After you have gained access to the JCSDA AWS resources, the next step is to install and configure the tools you will need to one or more compute nodes from the command line.

The first tool you’ll need is the AWS Command Line interface (CLI). This will allow you to launch either a single compute node or a multi-node cluster from your computer. After you have created a compute instance or a cluster, you can then log into it and proceed to build and run JEDI.

The easiest way to install the AWS CLI is through a package installer. For example, you can use Homebrew on a Mac:

brew install awscli

or the apt installer on a Debian-based linux OS such as Ubuntu:

sudo apt-get install awscli

Or, since the AWS CLI is a python package, you can also install it with pip or conda, for example:

pip3 install -U awscli --user

For further details see the AWS documentation.

The next step is to configure the AWS CLI to use your AWS login credentials. When you were granted access to JCSDA AWS resources, a JEDI master should have given you an AWS secret access key and associated ID in addition to your username and password. Have this secret access key and ID handy before running this command to configure your AWS CLI:

aws configure

Enter your secret access key ID and the access key itself at the prompts. When prompted for your default region, enter us-east-1. This is where most of the JEDI AMIs are currently housed. At other prompts, including the default output format, you can just type enter to select the default (None).

In order to use the single-node launch script described in the next section, you will also need to install the following python packages using pip, pip3, or conda:

  • os

  • time

  • click

  • boto3

If you only wish to run JEDI on a single node, you can proceed to the next section.

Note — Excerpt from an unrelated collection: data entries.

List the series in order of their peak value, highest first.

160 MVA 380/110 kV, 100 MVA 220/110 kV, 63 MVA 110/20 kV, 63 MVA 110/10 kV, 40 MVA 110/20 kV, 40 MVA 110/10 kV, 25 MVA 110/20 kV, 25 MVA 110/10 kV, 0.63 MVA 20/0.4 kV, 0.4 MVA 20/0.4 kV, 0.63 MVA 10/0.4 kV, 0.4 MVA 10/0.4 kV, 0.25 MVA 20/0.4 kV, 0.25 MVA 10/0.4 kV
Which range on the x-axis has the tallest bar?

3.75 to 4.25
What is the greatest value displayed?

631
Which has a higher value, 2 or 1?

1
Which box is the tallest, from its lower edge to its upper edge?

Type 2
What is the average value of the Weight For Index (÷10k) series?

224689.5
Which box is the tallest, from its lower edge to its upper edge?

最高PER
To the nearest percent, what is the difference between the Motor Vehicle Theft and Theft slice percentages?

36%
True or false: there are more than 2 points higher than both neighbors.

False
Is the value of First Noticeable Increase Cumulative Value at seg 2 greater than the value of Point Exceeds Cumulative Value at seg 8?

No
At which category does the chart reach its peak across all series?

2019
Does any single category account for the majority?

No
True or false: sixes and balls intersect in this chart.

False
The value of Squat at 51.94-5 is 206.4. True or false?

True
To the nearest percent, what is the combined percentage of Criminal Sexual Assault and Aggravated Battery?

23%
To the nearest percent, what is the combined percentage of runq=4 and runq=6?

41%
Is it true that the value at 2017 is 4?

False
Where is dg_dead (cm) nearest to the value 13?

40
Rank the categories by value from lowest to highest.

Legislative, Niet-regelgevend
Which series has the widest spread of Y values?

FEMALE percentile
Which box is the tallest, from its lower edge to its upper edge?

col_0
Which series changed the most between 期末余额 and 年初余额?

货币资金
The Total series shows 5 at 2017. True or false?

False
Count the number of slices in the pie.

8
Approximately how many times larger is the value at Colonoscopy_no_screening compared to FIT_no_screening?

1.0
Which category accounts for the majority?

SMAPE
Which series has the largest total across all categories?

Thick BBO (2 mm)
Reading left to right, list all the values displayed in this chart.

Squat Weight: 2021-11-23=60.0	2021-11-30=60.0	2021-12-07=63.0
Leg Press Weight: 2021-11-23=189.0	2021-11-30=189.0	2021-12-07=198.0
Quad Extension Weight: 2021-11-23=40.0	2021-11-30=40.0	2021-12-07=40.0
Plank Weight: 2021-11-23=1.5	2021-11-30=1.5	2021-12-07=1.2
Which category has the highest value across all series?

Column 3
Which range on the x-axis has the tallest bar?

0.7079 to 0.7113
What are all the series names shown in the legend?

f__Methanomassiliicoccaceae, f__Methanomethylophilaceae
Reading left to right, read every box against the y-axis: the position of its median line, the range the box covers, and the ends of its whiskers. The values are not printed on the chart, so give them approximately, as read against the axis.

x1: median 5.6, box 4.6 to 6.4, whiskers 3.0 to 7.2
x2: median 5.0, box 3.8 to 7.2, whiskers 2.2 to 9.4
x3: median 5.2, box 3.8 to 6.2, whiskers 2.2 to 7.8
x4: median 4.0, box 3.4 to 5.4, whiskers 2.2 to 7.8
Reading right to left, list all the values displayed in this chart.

Alternatively, if you wish to have the capability to run JEDI across multiple AWS nodes, you will also have to install AWS ParallelCluster. ParallelCluster is another python application that provides a user-friendly interface to the AWS CloudFormation. CloudFormation is ultimately responsible for creating and coordinating a cluster of collocated, interconnected compute nodes, which AWS calls EC2 instances.

AWS maintains the most thorough, up-to-date instructions on how to install ParallelCluster so we recommend that you follow those. In particular, we recommend installed the pcluster tool within a python virtual environment, as advised by AWS.